◆ Work request ◆
Reproduce every line of the entries below verbatim.

◆ Data section ◆
+--

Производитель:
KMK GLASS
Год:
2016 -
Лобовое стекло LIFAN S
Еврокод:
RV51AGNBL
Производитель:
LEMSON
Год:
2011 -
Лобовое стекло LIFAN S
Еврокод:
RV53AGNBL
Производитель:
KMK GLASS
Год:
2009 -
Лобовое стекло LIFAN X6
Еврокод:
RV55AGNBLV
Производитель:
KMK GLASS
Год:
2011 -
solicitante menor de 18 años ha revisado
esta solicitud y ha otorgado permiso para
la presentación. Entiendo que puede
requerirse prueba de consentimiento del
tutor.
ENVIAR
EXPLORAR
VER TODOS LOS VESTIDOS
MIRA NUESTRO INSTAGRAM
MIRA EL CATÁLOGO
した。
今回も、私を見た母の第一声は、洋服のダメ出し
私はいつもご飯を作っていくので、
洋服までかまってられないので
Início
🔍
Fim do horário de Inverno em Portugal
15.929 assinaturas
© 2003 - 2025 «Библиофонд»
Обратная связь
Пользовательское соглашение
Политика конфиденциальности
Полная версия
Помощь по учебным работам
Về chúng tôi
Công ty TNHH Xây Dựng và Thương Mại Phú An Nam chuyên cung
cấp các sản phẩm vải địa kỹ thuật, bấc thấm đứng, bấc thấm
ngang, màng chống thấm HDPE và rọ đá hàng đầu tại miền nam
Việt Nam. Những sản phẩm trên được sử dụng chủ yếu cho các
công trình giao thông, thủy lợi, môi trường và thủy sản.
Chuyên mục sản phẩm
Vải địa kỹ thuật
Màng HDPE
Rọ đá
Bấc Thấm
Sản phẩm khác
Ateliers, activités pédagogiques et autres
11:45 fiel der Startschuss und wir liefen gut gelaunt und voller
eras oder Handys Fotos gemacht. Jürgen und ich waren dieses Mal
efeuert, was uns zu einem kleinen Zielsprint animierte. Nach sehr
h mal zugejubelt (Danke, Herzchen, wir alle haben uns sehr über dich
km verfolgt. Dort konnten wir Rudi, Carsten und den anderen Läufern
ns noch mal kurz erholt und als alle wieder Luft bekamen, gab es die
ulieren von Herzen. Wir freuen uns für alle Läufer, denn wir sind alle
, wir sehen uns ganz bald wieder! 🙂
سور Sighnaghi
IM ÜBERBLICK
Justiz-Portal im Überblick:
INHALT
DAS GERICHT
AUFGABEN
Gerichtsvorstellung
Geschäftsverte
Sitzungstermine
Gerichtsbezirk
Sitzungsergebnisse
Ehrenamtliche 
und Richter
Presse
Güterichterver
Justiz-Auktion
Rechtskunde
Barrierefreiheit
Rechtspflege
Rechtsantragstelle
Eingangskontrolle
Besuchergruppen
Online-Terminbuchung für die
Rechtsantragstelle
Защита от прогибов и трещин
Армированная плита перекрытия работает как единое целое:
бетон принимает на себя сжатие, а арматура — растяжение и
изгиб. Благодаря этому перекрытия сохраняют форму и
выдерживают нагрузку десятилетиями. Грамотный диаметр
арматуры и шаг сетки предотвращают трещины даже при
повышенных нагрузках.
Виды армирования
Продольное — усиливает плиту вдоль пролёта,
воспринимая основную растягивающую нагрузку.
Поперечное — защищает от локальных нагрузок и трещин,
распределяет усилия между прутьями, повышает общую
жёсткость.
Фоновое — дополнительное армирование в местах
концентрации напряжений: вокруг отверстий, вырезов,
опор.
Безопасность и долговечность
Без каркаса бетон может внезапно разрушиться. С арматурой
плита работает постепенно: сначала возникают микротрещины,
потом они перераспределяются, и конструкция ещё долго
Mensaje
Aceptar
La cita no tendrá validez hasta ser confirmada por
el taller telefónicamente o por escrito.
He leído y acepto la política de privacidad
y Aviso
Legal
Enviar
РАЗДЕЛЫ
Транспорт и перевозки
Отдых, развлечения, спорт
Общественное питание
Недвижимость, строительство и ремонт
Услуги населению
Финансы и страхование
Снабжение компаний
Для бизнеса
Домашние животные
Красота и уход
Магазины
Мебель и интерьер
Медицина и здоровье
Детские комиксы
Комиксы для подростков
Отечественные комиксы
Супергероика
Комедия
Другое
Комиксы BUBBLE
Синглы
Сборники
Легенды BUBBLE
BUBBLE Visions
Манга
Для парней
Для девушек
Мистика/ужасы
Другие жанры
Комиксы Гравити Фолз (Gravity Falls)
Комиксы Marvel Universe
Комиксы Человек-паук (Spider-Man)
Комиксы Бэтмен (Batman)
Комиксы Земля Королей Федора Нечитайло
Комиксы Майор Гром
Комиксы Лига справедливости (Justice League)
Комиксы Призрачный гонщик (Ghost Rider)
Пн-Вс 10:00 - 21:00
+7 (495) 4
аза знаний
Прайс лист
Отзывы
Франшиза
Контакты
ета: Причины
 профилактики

+--

◆ Your response ◆
Производитель:
KMK GLASS
Год:
2016 -
Лобовое стекло LIFAN S
Еврокод:
RV51AGNBL
Производитель:
LEMSON
Год:
2011 -
Лобовое стекло LIFAN S
Еврокод:
RV53AGNBL
Производитель:
KMK GLASS
Год:
2009 -
Лобовое стекло LIFAN X6
Еврокод:
RV55AGNBLV
Производитель:
KMK GLASS
Год:
2011 -
solicitante menor de 18 años ha revisado
esta solicitud y ha otorgado permiso para
la presentación. Entiendo que puede
requerirse prueba de consentimiento del
tutor.
ENVIAR
EXPLORAR
VER TODOS LOS VESTIDOS
MIRA NUESTRO INSTAGRAM
MIRA EL CATÁLOGO
した。
今回も、私を見た母の第一声は、洋服のダメ出し
私はいつもご飯を作っていくので、
洋服までかまってられないので
Início
🔍
Fim do horário de Inverno em Portugal
15.929 assinaturas
© 2003 - 2025 «Библиофонд»
Обратная связь
Пользовательское соглашение
Политика конфиденциальности
Полная версия
Помощь по учебным работам
Về chúng tôi
Công ty TNHH Xây Dựng và Thương Mại Phú An Nam chuyên cung
cấp các sản phẩm vải địa kỹ thuật, bấc thấm đứng, bấc thấm
ngang, màng chống thấm HDPE và rọ đá hàng đầu tại miền nam
Việt Nam. Những sản phẩm trên được sử dụng chủ yếu cho các
công trình giao thông, thủy lợi, môi trường và thủy sản.
Chuyên mục sản phẩm
Vải địa kỹ thuật
Màng HDPE
Rọ đá
Bấc Thấm
Sản phẩm khác
Ateliers, activités pédagogiques et autres
11:45 fiel der Startschuss und wir liefen gut gelaunt und voller
eras oder Handys Fotos gemacht. Jürgen und ich waren dieses Mal
efeuert, was uns zu einem kleinen Zielsprint animierte. Nach sehr
h mal zugejubelt (Danke, Herzchen, wir alle haben uns sehr über dich
km verfolgt. Dort konnten wir Rudi, Carsten und den anderen Läufern
ns noch mal kurz erholt und als alle wieder Luft bekamen, gab es die
ulieren von Herzen. Wir freuen uns für alle Läufer, denn wir sind alle
, wir sehen uns ganz bald wieder! 🙂
سور Sighnaghi
IM ÜBERBLICK
Justiz-Portal im Überblick:
INHALT
DAS GERICHT
AUFGABEN
Gerichtsvorstellung
Geschäftsverte
Sitzungstermine
Gerichtsbezirk
Sitzungsergebnisse
Ehrenamtliche 
und Richter
Presse
Güterichterver
Justiz-Auktion
Rechtskunde
Barrierefreiheit
Rechtspflege
Rechtsantragstelle
Eingangskontrolle
Besuchergruppen
Online-Terminbuchung für die
Rechtsantragstelle
Защита от прогибов и трещин
Армированная плита перекрытия работает как единое целое:
бетон принимает на себя сжатие, а арматура — растяжение и
изгиб. Благодаря этому перекрытия сохраняют форму и
выдерживают нагрузку десятилетиями. Грамотный диаметр
арматуры и шаг сетки предотвращают трещины даже при
повышенных нагрузках.
Виды армирования
Продольное — усиливает плиту вдоль пролёта,
воспринимая основную растягивающую нагрузку.
Поперечное — защищает от локальных нагрузок и трещин,
распределяет усилия между прутьями, повышает общую
жёсткость.
Фоновое — дополнительное армирование в местах
концентрации напряжений: вокруг отверстий, вырезов,
опор.
Безопасность и долговечность
Без каркаса бетон может внезапно разрушиться. С арматурой
плита работает постепенно: сначала возникают микротрещины,
потом они перераспределяются, и конструкция ещё долго
Mensaje
Aceptar
La cita no tendrá validez hasta ser confirmada por
el taller telefónicamente o por escrito.
He leído y acepto la política de privacidad
y Aviso
Legal
Enviar
РАЗДЕЛЫ
Транспорт и перевозки
Отдых, развлечения, спорт
Общественное питание
Недвижимость, строительство и ремонт
Услуги населению
Финансы и страхование
Снабжение компаний
Для бизнеса
Домашние животные
Красота и уход
Магазины
Мебель и интерьер
Медицина и здоровье
Детские комиксы
Комиксы для подростков
Отечественные комиксы
Супергероика
Комедия
Другое
Комиксы BUBBLE
Синглы
Сборники
Легенды BUBBLE
BUBBLE Visions
Манга
Для парней
Для девушек
Мистика/ужасы
Другие жанры
Комиксы Гравити Фолз (Gravity Falls)
Комиксы Marvel Universe
Комиксы Человек-паук (Spider-Man)
Комиксы Бэтмен (Batman)
Комиксы Земля Королей Федора Нечитайло
Комиксы Майор Гром
Комиксы Лига справедливости (Justice League)
Комиксы Призрачный гонщик (Ghost Rider)
Пн-Вс 10:00 - 21:00
+7 (495) 4
аза знаний
Прайс лист
Отзывы
Франшиза
Контакты
ета: Причины
 профилактики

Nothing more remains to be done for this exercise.